Long ago, my law firm won an appeal, and we were thinking of publicizing the victory for the benefit of both the client and our firm.

“It’ll be good to get some attention,” I said to the senior partner.

“It’s easy to get attention,” said he. “Just run naked down Market Street at high noon. We don’t want attention. We want good attention.”

The same could be said of corporate law departments: It’s easy to get attention. It’s harder to get attention for simply doing a good job.

Suppose you wanted your corporation’s law department to be the darling of the press and be nominated for “law department of the year” honors. What would you do?

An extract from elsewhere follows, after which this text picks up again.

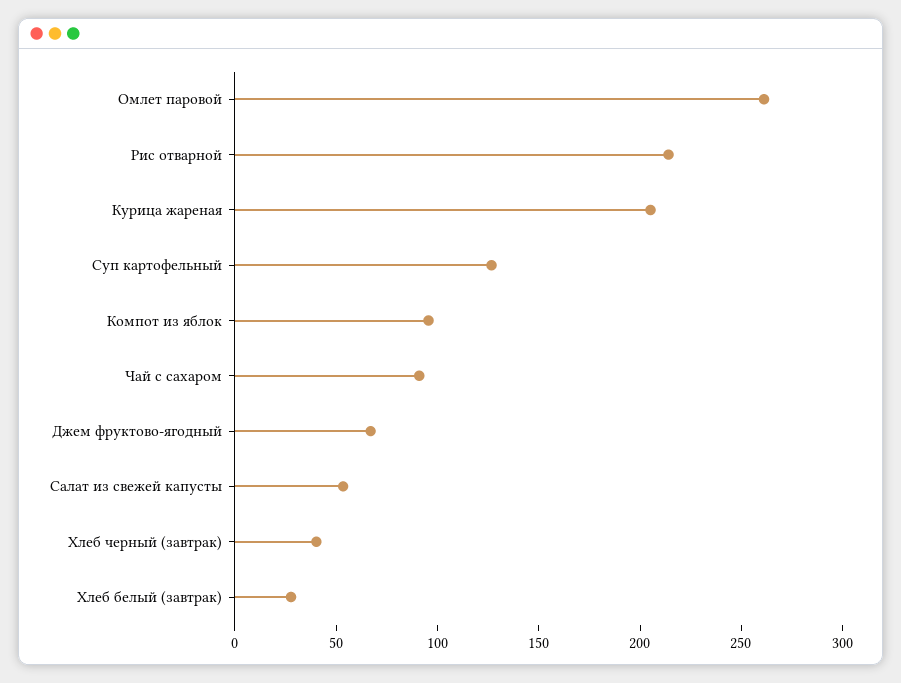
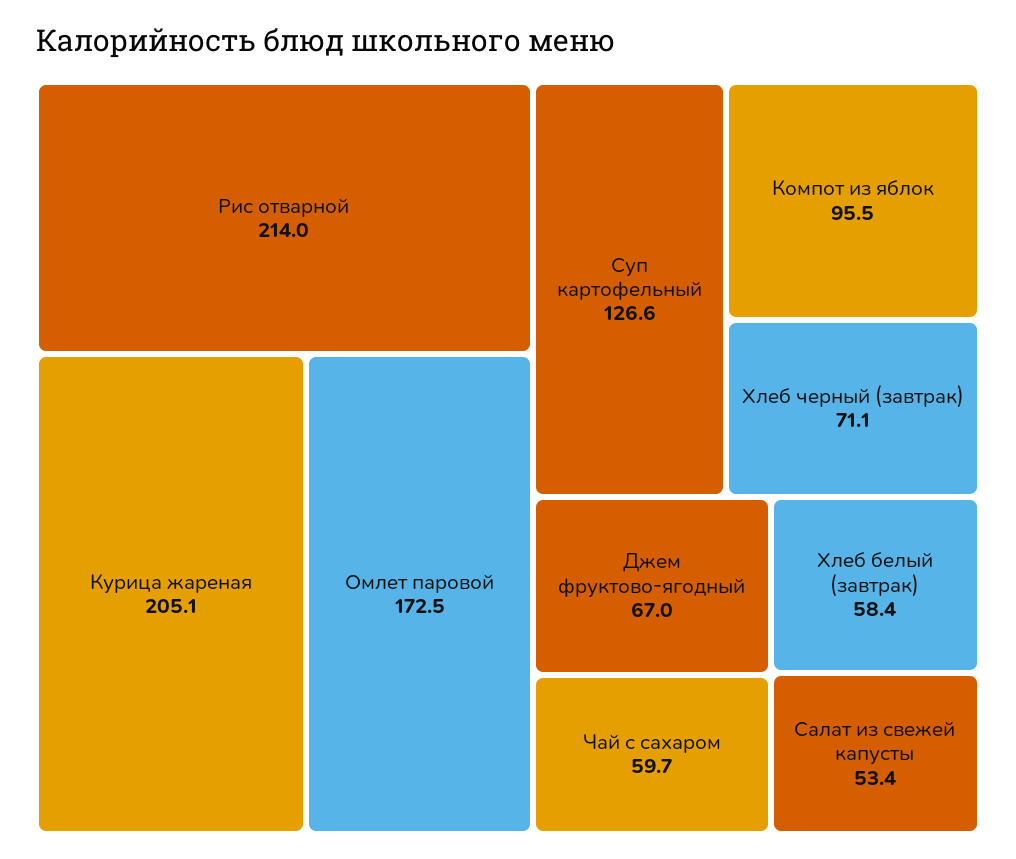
Омлет паровой: 260 -> 172.5
Чай с сахаром: 90 -> 59.7
Хлеб черный (завтрак): 40 -> 71.1
Хлеб белый (завтрак): 30 -> 58.4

It’s easy: Make the type of big, public announcements that draw attention: “Our law department is announcing three major initiatives. First, we’re announcing a pro bono initiative. All of our in-house lawyers will devote at least 500 hours per year to pro bono matters. Second, we’re implementing a diversity initiative. [Insert details here.] Third, we’re completely eliminating reliance on the billable hour. Henceforth, all of our law firms will work on flat-fee or other alternative billing arrangements.” (There are surely other items that one could add to this list, too, that are escaping my feeble imagination.)

Gin ‘em up. Send out a press release. Presto! Your law department would be the toast of the town. People would be beating down your doors seeking interviews. But what would you have accomplished?